Pour tenter de remédier à la mauvaise presse qui pèse sur l’opérateur national, DB a confirmé cette semaine qu’Evelyn Palla était la première femme à occuper le poste de PDG. Elle a ainsi évincé Richard Lutz, qui a été remercié deux ans avant l’expiration de son contrat, son mandat de huit ans ayant été assombri par la détérioration des performances et l’augmentation des pertes.
Le ministre allemand des transports, Patrick Schnieder, a profité du changement de direction pour dévoiler un plan de restructuration en dix points visant à réduire le nombre de cadres, à se débarrasser des activités non essentielles et à regrouper les dépenses d’infrastructure au sein d’une société InfraGO plus indépendante. Toutefois, il est difficile de savoir dans quelle mesure le nouveau calendrier permettra de redresser les torts causés par deux décennies de sous-investissement dans les infrastructures ferroviaires allemandes.

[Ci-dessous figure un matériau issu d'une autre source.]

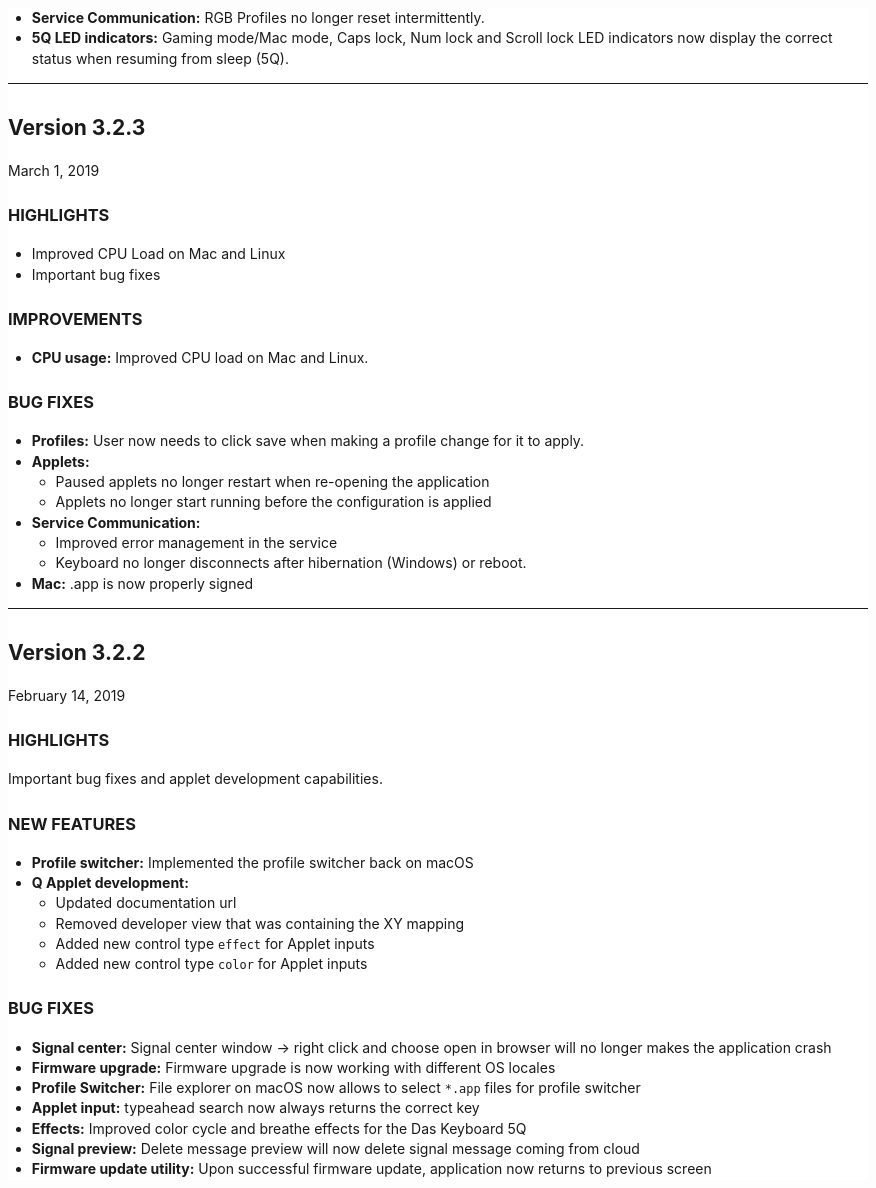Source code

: * **Service Communication:** RGB Profiles no longer reset intermittently.
* **5Q LED indicators:** Gaming mode/Mac mode, Caps lock, Num lock and Scroll lock LED indicators now display the correct status when resuming from sleep (5Q).

---

## Version 3.2.3

March 1, 2019

### HIGHLIGHTS

- Improved CPU Load on Mac and Linux
- Important bug fixes

### IMPROVEMENTS

* **CPU usage:** Improved CPU load on Mac and Linux.

### BUG FIXES

* **Profiles:** User now needs to click save when making a profile change for it to apply.
* **Applets:**
  * Paused applets no longer restart when re-opening the application
  * Applets no longer start running before the configuration is applied
* **Service Communication:**
  * Improved error management in the service
  * Keyboard no longer disconnects after hibernation (Windows) or reboot.
* **Mac:** .app is now properly signed  

---

## Version 3.2.2

February 14, 2019

### HIGHLIGHTS

 Important bug fixes and applet development capabilities.

### NEW FEATURES

* **Profile switcher:**  Implemented the profile switcher back on macOS
* **Q Applet development:**
  *  Updated documentation url
  *  Removed developer view that was containing the XY mapping
  *  Added new control type `effect` for Applet inputs
  *  Added new control type `color` for Applet inputs

### BUG FIXES

* **Signal center:**  Signal center window -> right click and choose open in browser will no longer makes the application crash
* **Firmware upgrade:**  Firmware upgrade is now working with different OS locales
* **Profile Switcher:**  File explorer on macOS now allows to select `*.app` files for profile switcher
* **Applet input:** typeahead search now always returns the correct key
* **Effects:**  Improved color cycle and breathe effects for the Das Keyboard 5Q
* **Signal preview:**  Delete message preview will now delete signal message coming from cloud
* **Firmware update utility:**  Upon successful firmware update, application now returns to previous screen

« Rien ne se fera rapidement. Il ne s’agit pas d’un sprint », a déclaré M. Palla aux journalistes à Berlin, soulignant que l’extension des horaires et les nouveaux trains ne signifieront pas grand-chose sans une réinitialisation à long terme des chemins de fer allemands. « La rénovation de l’infrastructure ferroviaire est un marathon.
Les réservations pour l’horaire 2026 débuteront le 15 octobre via DB Navigator, bahn.de et les agences DB.